Stranger Things fait ressortir beaucoup de nostalgie via son histoire, via ses références mais également via ce qu’elle dégage pour quelqu’un qui a baigné et grandit dans la culture pop des années 80. Partir en vadrouille avec des potes à vélo, avec sacs à dos et goûter, et s’imaginer vivre de folles aventures. Les courses pour savoir qui va le plus vite, les nuits blanches quand on dormait chez un ami, les bêtises faites que l’on cachait aux parents en se serrant les coudes et en se protégeant les uns les autres, les premières parties de jeux de rôle, les discussions sur qui est le plus fort dans Star Wars… Si vous êtes trentenaire, Stranger Things risque de vous faire entrer dans un trip extrêmement nostalgique voir même mélancolique puisque la série vous rappellera incontestablement votre enfance. La période des copains, la période de l’insouciance, celle du premier amour, celle d’une époque tellement lointaine qu’on aurait parfois presque tendance à l’oublier… Rien que pour ça, les 8 épisodes valent la peine d’être vus.

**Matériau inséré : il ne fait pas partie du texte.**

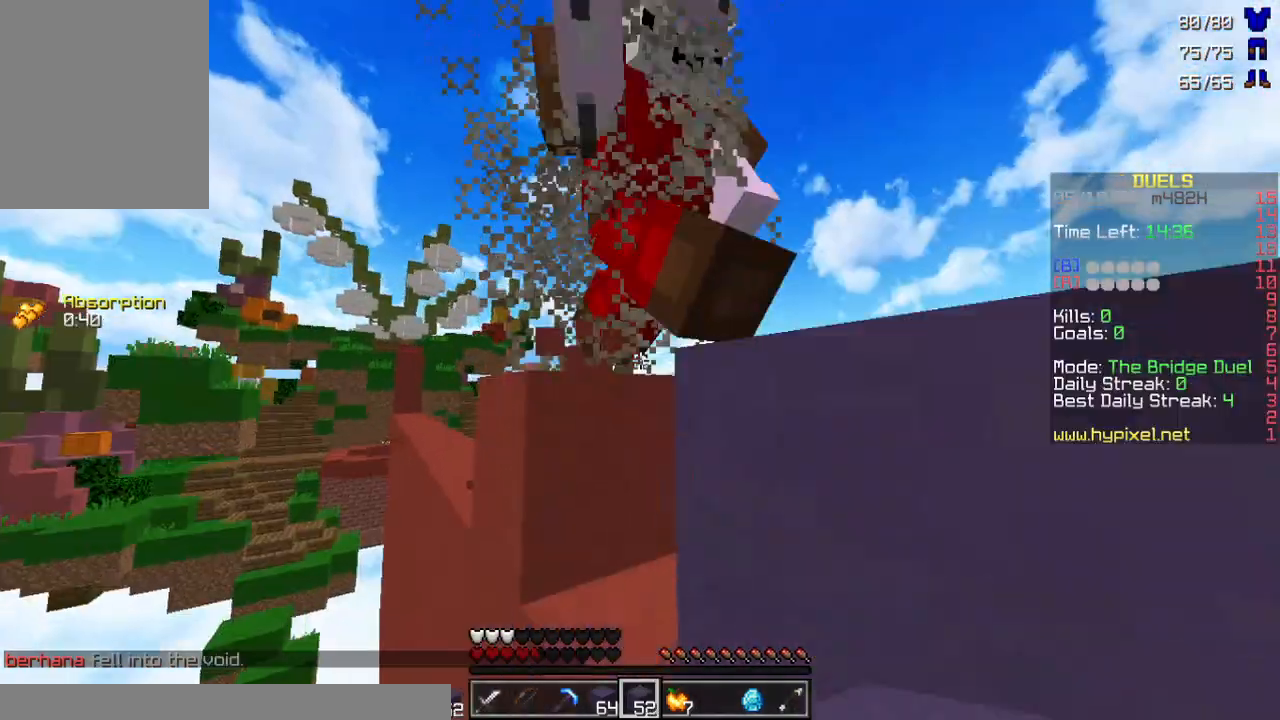
{"keys": ["w"], "mouse": [], "events": [[67, "mouse_left", "up"], [100, "mouse_left", "down"], [167, "mouse_left", "up"], [200, "mouse_left", "down"], [267, "mouse_left", "up"], [333, "mouse_left", "down"], [400, "mouse_left", "up"], [467, "mouse_left", "down"], [500, "mouse_left", "up"]]}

Bien sur tout n’est pas parfait. Il y parfois une légère overdose de bons sentiments, quelques clichés ça et là qui font tache, 2 ou 3 personnages bien trop prévisibles, des réponses à certains mystères que nous n’aurons jamais (ou en tout cas pas dans cette saison 1) mais c’est dérisoire comparé à toutes les qualités que la série n’a de cesse de nous jeter au visage. En déroulant son ambiance année 80 jusque dans ses musiques dont son générique absolument fabuleux, Stranger Things nous promène à travers différents styles avec brio. La série passe de l’aventure pleine de poésie à la Spielberg aux frissons d’un Stephen King avec une aisance déconcertante et une maitrise totale de son sujet et de ses thèmes pour former un melting pot vraiment très équilibré et qui tient le coup sur la longueur. A mi-chemin entre l’hommage et la lettre d’amour à une époque grandiose, Stranger Things est indiscutablement une série à voir mais aussi à faire voir. Notamment à des ados histoire de leur montrer une époque qu’ils n’ont pas connu, pour leur faire découvrir quelque chose de qualité bourré de références culturelles de bon gout qui peuvent les pousser à s’intéresser à diverses œuvres passionnantes et aussi parce que Stranger Things est parfois un peu une leçon de vie. On y voit des gosses dans une école, on y voie du harcèlement, des protagonistes geek qui sont tout sauf des loosers, des embrouilles entre potes qui finissent toujours par s’arranger, on y parle de première fois et d’amour et surtout on y parle d’amitié, la vraie. Certains trouveront ça cliché ou gnangnan mais dans un monde comme le notre, rempli de cynisme et qui encourage continuellement à l’écrasement de l’autre et au culte du moi, ça fait sacrément du bien. C’est comme prendre une bouffé d’air pur au dessus des nuages après avoir couru trop longtemps sur le bitume d’une ville polluée.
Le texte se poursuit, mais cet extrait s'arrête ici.